- [Records from a data source]
_ _ _ _ _

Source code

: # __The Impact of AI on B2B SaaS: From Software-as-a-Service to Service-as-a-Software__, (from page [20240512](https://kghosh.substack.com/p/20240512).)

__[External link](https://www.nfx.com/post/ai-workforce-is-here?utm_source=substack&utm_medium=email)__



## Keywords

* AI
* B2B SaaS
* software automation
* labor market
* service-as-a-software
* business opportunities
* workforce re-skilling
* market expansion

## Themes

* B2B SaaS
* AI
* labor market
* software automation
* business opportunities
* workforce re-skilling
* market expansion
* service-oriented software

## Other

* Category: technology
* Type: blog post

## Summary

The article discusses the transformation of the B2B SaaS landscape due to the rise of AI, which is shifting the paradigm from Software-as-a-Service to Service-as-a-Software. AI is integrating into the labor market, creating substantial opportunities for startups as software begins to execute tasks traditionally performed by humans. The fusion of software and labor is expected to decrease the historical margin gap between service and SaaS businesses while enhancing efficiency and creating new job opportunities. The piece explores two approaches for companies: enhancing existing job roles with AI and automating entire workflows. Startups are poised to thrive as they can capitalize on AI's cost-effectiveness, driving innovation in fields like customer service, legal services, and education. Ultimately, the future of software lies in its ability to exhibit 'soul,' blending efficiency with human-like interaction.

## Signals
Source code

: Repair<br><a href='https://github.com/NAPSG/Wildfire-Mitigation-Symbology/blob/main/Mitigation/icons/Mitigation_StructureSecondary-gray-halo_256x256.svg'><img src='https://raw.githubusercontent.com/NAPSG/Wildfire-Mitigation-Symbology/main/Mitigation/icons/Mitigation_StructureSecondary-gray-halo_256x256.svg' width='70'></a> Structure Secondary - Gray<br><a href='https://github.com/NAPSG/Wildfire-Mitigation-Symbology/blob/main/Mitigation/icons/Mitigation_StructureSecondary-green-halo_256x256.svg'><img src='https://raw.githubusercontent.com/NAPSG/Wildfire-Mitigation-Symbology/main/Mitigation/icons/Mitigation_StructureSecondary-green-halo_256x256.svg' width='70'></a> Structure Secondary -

_ _ _ _ _

Give back all of the entries above, unchanged in every word.

- [Finished task]
Source code

: # __The Impact of AI on B2B SaaS: From Software-as-a-Service to Service-as-a-Software__, (from page [20240512](https://kghosh.substack.com/p/20240512).)

__[External link](https://www.nfx.com/post/ai-workforce-is-here?utm_source=substack&utm_medium=email)__



## Keywords

* AI
* B2B SaaS
* software automation
* labor market
* service-as-a-software
* business opportunities
* workforce re-skilling
* market expansion

## Themes

* B2B SaaS
* AI
* labor market
* software automation
* business opportunities
* workforce re-skilling
* market expansion
* service-oriented software

## Other

* Category: technology
* Type: blog post

## Summary

The article discusses the transformation of the B2B SaaS landscape due to the rise of AI, which is shifting the paradigm from Software-as-a-Service to Service-as-a-Software. AI is integrating into the labor market, creating substantial opportunities for startups as software begins to execute tasks traditionally performed by humans. The fusion of software and labor is expected to decrease the historical margin gap between service and SaaS businesses while enhancing efficiency and creating new job opportunities. The piece explores two approaches for companies: enhancing existing job roles with AI and automating entire workflows. Startups are poised to thrive as they can capitalize on AI's cost-effectiveness, driving innovation in fields like customer service, legal services, and education. Ultimately, the future of software lies in its ability to exhibit 'soul,' blending efficiency with human-like interaction.

## Signals
Source code

: Repair<br><a href='https://github.com/NAPSG/Wildfire-Mitigation-Symbology/blob/main/Mitigation/icons/Mitigation_StructureSecondary-gray-halo_256x256.svg'><img src='https://raw.githubusercontent.com/NAPSG/Wildfire-Mitigation-Symbology/main/Mitigation/icons/Mitigation_StructureSecondary-gray-halo_256x256.svg' width='70'></a> Structure Secondary - Gray<br><a href='https://github.com/NAPSG/Wildfire-Mitigation-Symbology/blob/main/Mitigation/icons/Mitigation_StructureSecondary-green-halo_256x256.svg'><img src='https://raw.githubusercontent.com/NAPSG/Wildfire-Mitigation-Symbology/main/Mitigation/icons/Mitigation_StructureSecondary-green-halo_256x256.svg' width='70'></a> Structure Secondary -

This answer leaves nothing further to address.